→ TEXTO DO DOCUMENTO:
--
Friday, 19 de April de 2024 ISSN 1519-7670 - Ano 24 - nº 1284

As redações como laboratórios de jornalismo participativo

Se as redações quiserem ajudar a frear a disseminação de desinformação online e ter acesso a melhores testemunhas oculares da mídia, deveriam assumir o engajamento com as comunidades. Trazer as comunidades para dentro do processo da informação é uma ferramenta poderosa para disseminar valores jornalísticos, treinar moradores nos processos da reportagem e fomentar o conteúdo produzido pelos usuários, que é mais útil para as redações. As redações estão bem situadas para se tornarem laboratórios de jornalismo participativo, ajudando mais pessoas a navegar, verificando e criando matérias fortes via internet e redes sociais.

No mês passado, depois que um jovem na cidade de McKinney, no Texas, captou um vídeo de um policial sacando de uma arma contra adolescentes negros e imobilizando uma jovem no chão, o site de crítica da mídia On The Media produziu a matéria Breaking News Consumer Handbook: Bearing Witness Edition [Manual do consumidor de notícias de última hora: edição do fornecimento de provas] O manual [handbook] a que alude o título da matéria consiste de uma única imagem com 11 pontos de balas traçando os pontos importantes de um conselho legal, seguro, ético e tecnológico para pessoas que estejam gravando atividades da polícia para notícias de última hora. A matéria faz um excelente trabalho dissecando essas questões complexas e transformando-as em algo de fácil abordagem e relevante para a maioria das pessoas.

Na verdade, a “Edição do fornecimento de provas” já fazia parte do quinto Manual de notícias de última hora. No outono de 2013, quando divulgou a primeira edição do manual, o site On The Media publicou um texto dizendo que estavam cansados de dizer à mídia como poderia melhorar as notícias de última hora e, em vez disso, era sua audiência que lhes estava dando atenção. “Ao invés de contar com os veículos jornalísticos para que o façam corretamente, estamos olhando para o lado oposto”, escreveram eles. “A seguir vão algumas dicas de como, na esteira de uma matéria importante e trágica, você pode separar as boas informações das ruins.”

Liderar pelo exemplo

O Manual das notícias de última hora do On The Media é apenas um exemplo de como as redações podem autorizar as comunidades a melhorar o acesso a uma informação precisa e válida durante a divulgação da notícia. Várias redações vêm desmascarando publicamente informações como parte de seu trabalho. Exemplos disso são Objetivamente, do blog Gizmodo, e a coluna “O que foi falso na internet esta semana”, publicada regularmente pelo Washington Post. Neste caso, estas redações estão liderando pelo exemplo e ajudando a cultivar mais ceticismo em seus leitores. Alguns desses textos não se limitam a destacar fotos adulteradas e boatos, mas também explicam como os autores conseguiram desmascarar as falsificações – que ferramentas usaram, o que procuraram, as perguntas que fizeram.

Não basta simplesmente divulgar a notícia com exatidão; atualmente, precisamos que as redações ajudem a desmascarar a desinformação, principalmente nas notícias de última hora. E devíamos envolver nossas comunidades nesse esforço. Durante o noticiário de última hora, voltamo-nos para nossas comunidades, para as redes sociais, para juntar os fatos que estão acontecendo, para encontrar fontes e coletar imagens e fotos no local. É nessas pessoas que confiamos, nesses momentos. Portanto, deveríamos fazer tudo o que podemos para ajudar essas pessoas a compreender qual é a melhor forma de criar e compartilhar informações mais confiáveis.
--
→ INFORMAÇÕES EXTRAÍDAS:
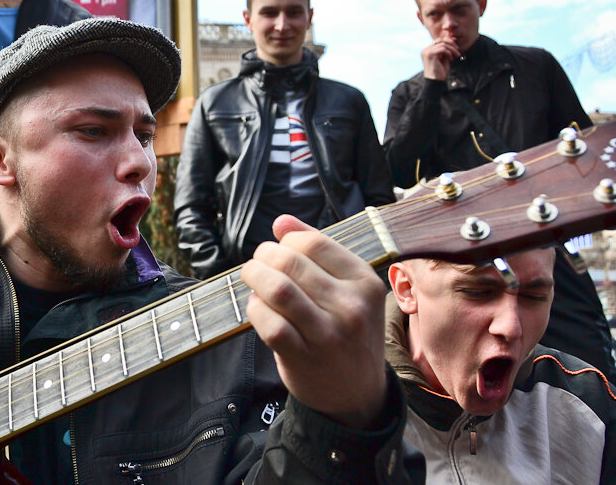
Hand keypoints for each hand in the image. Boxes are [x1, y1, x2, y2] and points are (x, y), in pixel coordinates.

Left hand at [242, 215, 386, 429]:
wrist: (357, 393)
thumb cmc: (347, 332)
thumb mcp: (347, 289)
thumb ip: (317, 251)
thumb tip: (281, 221)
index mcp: (364, 282)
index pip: (313, 243)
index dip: (285, 241)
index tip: (278, 250)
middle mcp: (351, 306)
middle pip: (290, 262)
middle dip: (263, 256)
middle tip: (257, 263)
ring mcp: (328, 333)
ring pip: (278, 289)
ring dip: (254, 277)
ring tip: (252, 278)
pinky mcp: (304, 356)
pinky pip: (268, 322)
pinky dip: (254, 309)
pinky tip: (257, 307)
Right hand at [421, 33, 459, 80]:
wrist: (435, 82)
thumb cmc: (440, 72)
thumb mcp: (444, 58)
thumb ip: (446, 50)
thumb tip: (452, 39)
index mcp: (427, 50)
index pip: (438, 40)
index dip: (448, 42)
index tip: (456, 47)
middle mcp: (425, 50)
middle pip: (440, 40)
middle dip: (451, 44)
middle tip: (458, 50)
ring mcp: (427, 52)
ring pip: (443, 44)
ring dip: (452, 50)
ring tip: (456, 56)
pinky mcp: (430, 55)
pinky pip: (443, 49)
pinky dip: (449, 53)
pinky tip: (451, 59)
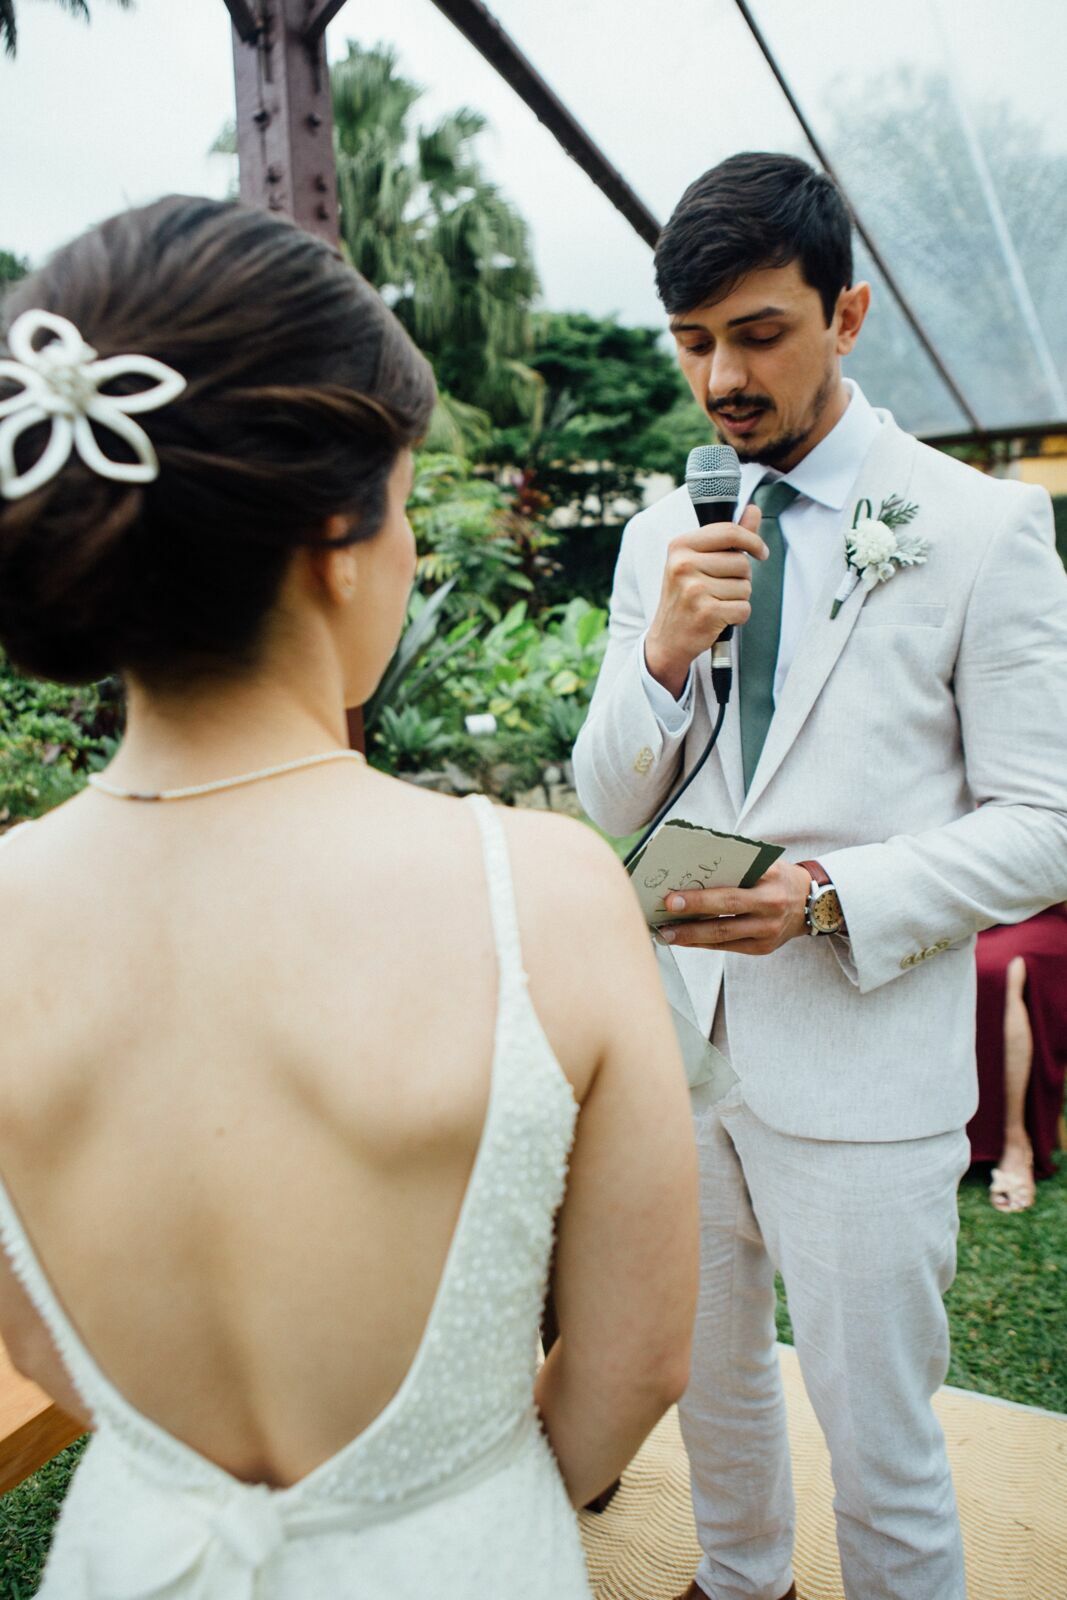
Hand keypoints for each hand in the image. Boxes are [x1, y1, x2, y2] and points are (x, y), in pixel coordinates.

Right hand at [644, 507, 767, 697]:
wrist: (667, 638)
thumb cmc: (685, 596)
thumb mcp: (696, 561)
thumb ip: (727, 536)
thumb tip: (753, 509)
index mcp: (680, 546)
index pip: (730, 532)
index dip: (752, 541)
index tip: (760, 552)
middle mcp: (683, 565)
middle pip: (742, 563)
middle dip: (741, 578)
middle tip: (721, 589)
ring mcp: (693, 589)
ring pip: (745, 587)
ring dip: (738, 598)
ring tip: (716, 603)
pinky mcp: (706, 613)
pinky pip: (743, 608)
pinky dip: (738, 616)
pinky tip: (719, 618)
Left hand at [658, 861, 809, 955]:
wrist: (812, 904)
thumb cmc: (776, 878)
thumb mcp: (764, 864)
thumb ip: (735, 864)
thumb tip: (690, 871)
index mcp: (770, 879)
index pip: (731, 886)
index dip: (700, 896)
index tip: (671, 897)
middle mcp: (771, 906)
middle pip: (725, 913)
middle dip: (691, 915)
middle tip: (663, 915)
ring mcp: (768, 931)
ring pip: (723, 935)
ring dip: (691, 936)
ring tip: (665, 934)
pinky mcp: (763, 948)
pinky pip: (727, 946)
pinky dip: (703, 943)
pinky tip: (683, 940)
--
→ INSTRUÇÕES DO EXERCÍCIO:
**a)** No texto sobre jornalismo participativo, em que cidade um jovem gravou o vídeo de um policial sacando uma arma contra adolescentes negros?
**b)** Escreva a continuação do texto sobre jornalismo participativo a partir do seu último parágrafo.

→ RESPOSTAS ESPERADAS:
**a)** Em McKinney, no Texas.

**b)**
Por que envolver os leitores?

Há inúmeros benefícios em envolver as nossas comunidades e treinar nossos leitores e vizinhos a serem participantes ativos e testemunhas oculares:

– Ajudamos a que eles nos ajudem ao criar vídeos, fotos e mesmo tweets e dicas que são mais úteis às redações e falar sobre o tipo de detalhes de que precisamos para verificar as reportagens no local.

– É mais provável que eles desmascarem a desinformação e ajudem a desacelerar a disseminação de boatos se não for compartilhada informação ruim.

– Eles terão mais consciência de seus direitos a coletar e disseminar informações e e irão defender esses direitos.

– Eles irão fazer a reportagem com segurança e levar em conta a ética jornalística.

– Isso pode ajudar a coordenar permissão e concessão de licenças.

– Torna o trabalho do jornalismo mais transparente, responsável e válido.

Além destes, há vários outros benefícios que podem advir de maior envolvimento da comunidade.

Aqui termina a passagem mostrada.